そう。ユリアちゃんは、可愛いのだ。私なんかよりもずっと。何もしなくても、ただそこにいるだけで人目を引くほどに。
それが、ずっと嫌だった。
可愛いユリアちゃんの横にいれば、私はいつでも引き立て役だ。
それでもずっと一緒にいるのは何故だろう・・・。
ユリアちゃんの可愛い顔を見ながら考える。
可愛いだけで、何ひとつ自分1人で出来ないユリアちゃん。私の背に隠れて様子を伺う事しか出来ないユリアちゃん。臆病で人前で喋る事が苦手で、物覚えも悪い、不器用なユリアちゃん・・・。
私がいないと、何も出来ないくせに・・・。
そうか、闘技場に行きたいのはユリアちゃんなのね。ユリアちゃんも、アキラさんの事が好きなんだ。だって、お菓子を渡そうって先に言い出したのはユリアちゃんだったのだから。

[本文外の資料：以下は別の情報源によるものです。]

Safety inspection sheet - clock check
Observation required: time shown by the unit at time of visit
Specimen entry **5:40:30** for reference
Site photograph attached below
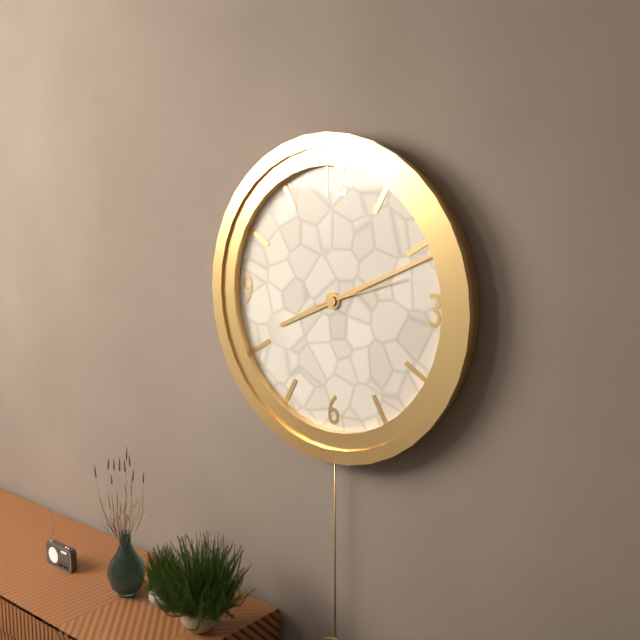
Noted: **8:11:12**
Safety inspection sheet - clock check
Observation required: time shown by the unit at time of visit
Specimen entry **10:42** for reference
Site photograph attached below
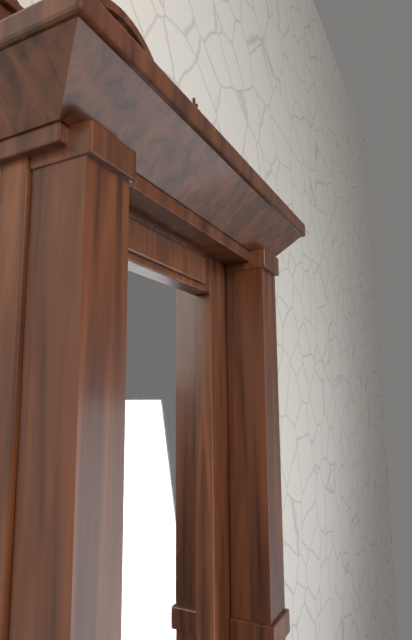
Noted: **1:03**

だから、『私の為』って事にして、一緒に闘技場に行って欲しいんだ。
そう思っていると、イーサンおじさんが厨房から出て来て言った。
「やれやれ、みんな混合戦を見に行ってる所為で客の入りが全然だ。ライサちゃんとユリアちゃんも、見に行きたいなら行っておいで。どうせ終わるまで店はガラ空きだから」
それを聞いて、ユリアちゃんはちょっとだけ笑みを浮かべた。
「おい、絶対に背中を向けて逃げるなよ」
試合の開始時間が早まったので準備を急げ。
そう従業員が連絡に来て、すぐだった。
対戦相手のスレイの相棒、確か名前はタクトと言っただろうか。そいつが訪ねて来てオレに言った。
「なんだ?それは挑発のつもりか?」
武器を肩に乗せて振り返り、タクトに向かってそう言った。
「そういうんじゃ無い。でも忠告だ。じゃぁ、伝えたからな」
言い捨てて、タクトはすぐに行ってしまった。
どういう意味だかはよく分からなかったが、気にしなくても問題無いだろう。何故ならオレは逃げない。
剣闘士になってもうすぐ1年になる。剣人士として戦い始めて、100人以上の相手と戦って来た。負けた相手は片手で数えるくらいしかいないし、そいつらにも背は向けた事がない。
無用の心配だ。
「ワッツさん、そろそろお願いします」
従業員が呼びに来た。
よし、行こう。どれほどのものか試してやる。
オレは、会場に向かって歩き出した。